FISA RISA

Matthew X profrv at nex.net.au
Thu May 13 05:52:09 PDT 1999


The Limits of Trust
Friday, August 23, 2002; Page A26
SINCE THE SEPT. 11 attacks, the Bush administration has argued that law 
enforcement and intelligence agencies can be trusted to wield broad new 
powers -- both those additional powers voted into law last year and powers 
still under consideration. Officials have in many instances brushed aside 
suggestions that accountability and openness should accompany these new 
authorities. And their "trust us" mantra has largely carried the day as 
Congress has approved intrusive new powers for the executive branch. So it 
is no wonder that the Justice Department did not hasten to produce to Sens. 
Patrick Leahy, Charles Grassley and Arlen Specter a copy of an 
extraordinary May 17 opinion by the seven judges of the Foreign 
Intelligence Surveillance Court. The work of this super-secret tribunal, 
which considers government applications for search warrants and wiretaps in 
intelligence matters, almost never sees the light of day -- in fact, this 
is the first opinion the full court has published since its creation in 
1978. But in this instance, the judges themselves, responding to a request 
by the senators, took action to make sure that the senators and the public 
saw their unprecedented, unclassified opinion. The opinion, which the three 
senators released yesterday, paints a disquieting portrait of the FBI's 
trustworthiness, or lack thereof, in some of the most sensitive matters it 
handles.
The opinion was written in response to a Justice Department proposal to 
change the rules governing the relationship between prosecutors chasing 
criminals and intelligence operatives chasing information. In criminal 
cases, prosecutors generally must show probable cause of criminal activity 
before a judge will allow them to wiretap or search a suspect. The Foreign 
Intelligence Surveillance Act (FISA) authorizes such intrusive surveillance 
for intelligence purposes with a less rigorous showing. While this material 
can end up being used in a criminal case, the lower standard is 
constitutional only because the statute's purpose -- and the purpose of the 
surveillance -- is to gather foreign intelligence. So the FISA judges have 
historically been careful to make sure that criminal prosecutors were not 
directing surveillance under the law as a way of bypassing the strictures 
of domestic criminal rules. In the USA Patriot Act, Congress substantially 
lowered the wall between intelligence-gathering and crime-fighting; the 
Justice Department argued to the court that the new law meant the judges 
should ease up and stop insisting that prosecutors not take over 
intelligence surveillance. The court said no. It cited a variety of legal 
considerations, but underlying these was another factor: The judges report 
that the FBI has not played straight with them over the role prosecutors 
have been playing in the process in the past.

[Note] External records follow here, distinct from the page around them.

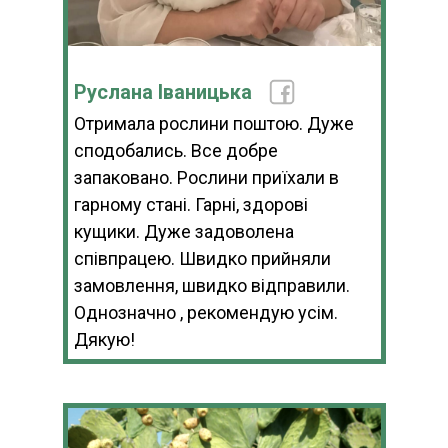
Руслана Іваницька
Отримала рослини поштою. Дуже
сподобались. Все добре
запаковано. Рослини приїхали в
гарному стані. Гарні, здорові
кущики. Дуже задоволена
співпрацею. Швидко прийняли
замовлення, швидко відправили.
Однозначно , рекомендую усім.
Дякую!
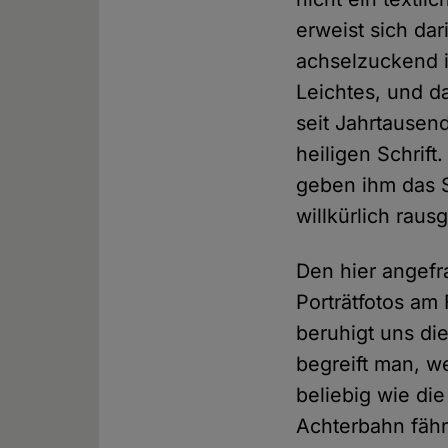
erweist sich da
achselzuckend i
Leichtes, und d
seit Jahrtausend
heiligen Schrif
geben ihm das S
willkürlich rau
Den hier angefra
Porträtfotos am
beruhigt uns di
begreift man, w
beliebig wie die
Achterbahn fähr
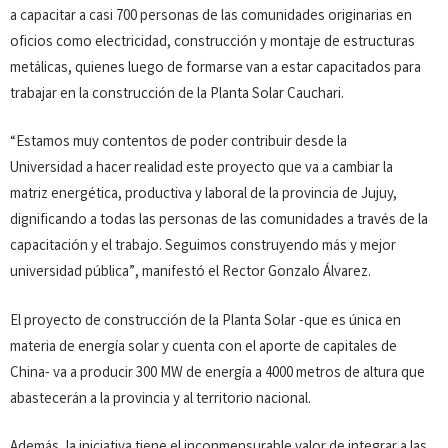
a capacitar a casi 700 personas de las comunidades originarias en
oficios como electricidad, construcción y montaje de estructuras
metálicas, quienes luego de formarse van a estar capacitados para
trabajar en la construcción de la Planta Solar Cauchari.
“Estamos muy contentos de poder contribuir desde la
Universidad a hacer realidad este proyecto que va a cambiar la
matriz energética, productiva y laboral de la provincia de Jujuy,
dignificando a todas las personas de las comunidades a través de la
capacitación y el trabajo. Seguimos construyendo más y mejor
universidad pública”, manifestó el Rector Gonzalo Álvarez.
El proyecto de construcción de la Planta Solar -que es única en
materia de energía solar y cuenta con el aporte de capitales de
China- va a producir 300 MW de energía a 4000 metros de altura que
abastecerán a la provincia y al territorio nacional.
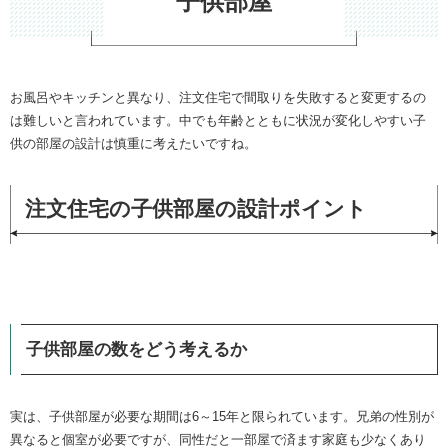
子供部屋
お風呂やキッチンと異なり、注文住宅で間取りを失敗すると変更するの
は難しいと言われています。中でも年齢とともに状況が変化しやすい子
供の部屋の設計は慎重に考えたいですね。
注文住宅の子供部屋の設計ポイント
子供部屋の数をどう考えるか
実は、子供部屋が必要な期間は6～15年と限られています。兄弟の性別が
異なると個室が必要ですが、同性だと一部屋で済ます家庭も少なくあり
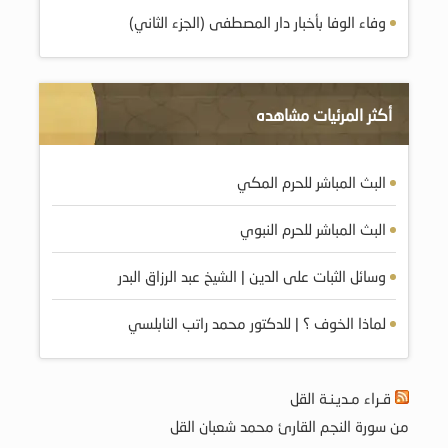
وفاء الوفا بأخبار دار المصطفى (الجزء الثاني)
أكثر المرئيات مشاهده
البث المباشر للحرم المكي
البث المباشر للحرم النبوي
وسائل الثبات على الدين | الشيخ عبد الرزاق البدر
لماذا الخوف ؟ | للدكتور محمد راتب النابلسي
قـراء مـديـنـة القل
من سورة النجم القارئ محمد شعبان القل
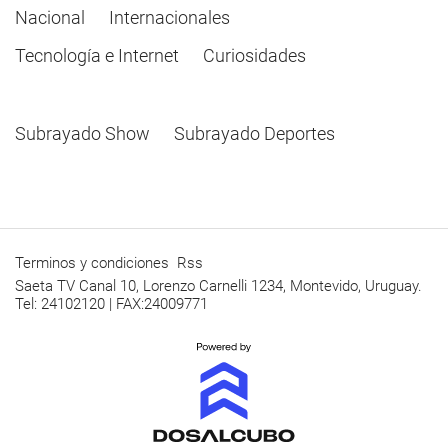
Nacional
Internacionales
Tecnología e Internet
Curiosidades
Subrayado Show
Subrayado Deportes
Terminos y condiciones
Rss
Saeta TV Canal 10, Lorenzo Carnelli 1234, Montevido, Uruguay.
Tel: 24102120 | FAX:24009771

In September 2000, the judges recount, the government "came forward to 
confess error in some 75 FISA applications related to major terrorist 
attacks directed against the United States." These errors almost uniformly 
"involved information sharing and unauthorized disseminations to criminal 
investigators and prosecutors." They included an "erroneous statement" by 
then-FBI Director Louis Freeh and misrepresentations in the FISA 
applications of FBI agents concerning "the separation of overlapping 
intelligence and criminal investigations." They also included "omissions of 
material facts from FBI FISA affidavits relating to a prior relationship 
between the FBI and a FISA target." Furthermore, the judges complain that 
they have yet to receive any explanation of how they came to be misled, 
despite the fact that internal investigations have been ongoing "for more 
than one year."
Attorney General John Ashcroft is not blamed for these transgressions. Most 
or all of the misstatements appear to have taken place during the prior 
administration, and the court notes that the department and bureau wrote 
new rules last year to ensure the accuracy of FISA applications. The 
judges, moreover, appear to have no complaints about the quality of 
applications since Sept. 11. But the fact that dozens of FBI 
representations to a federal court handling issues of such sensitivity 
could turn out to be false raises questions both about current proposals to 
expand the government's FISA powers and about other situations in which the 
government asks judges and the public to accept its actions and statements 
on faith. If the FBI can botch 75 affidavits in the famously rigorous FISA 
process, is it not possible that the military might have made an error, 
say, in the spare two-page declaration it is using to justify the 
indefinite detention of likely American citizen Yaser Esam Hamdi? And isn't 
some measure of oversight -- such as the FISA judges and the senators are 
providing in this instance -- a healthy antidote?
The government has no experience with losing before the FISA court, which 
has never turned down a surveillance request. This opinion, in fact, has 
produced the first appeal ever of a FISA court action -- and thus the first 
case ever heard by a special FISA appeals court that has never previously 
had to convene. Whatever happens in that uncharted territory, the FISA 
court has raised critical questions that Congress needs to pursue before 
granting further new powers to the government. Members need to satisfy 
themselves that the problems the FISA judges have identified have truly 
been corrected and that adequate safeguards of openness and accountability 
are built into any enhanced surveillance powers.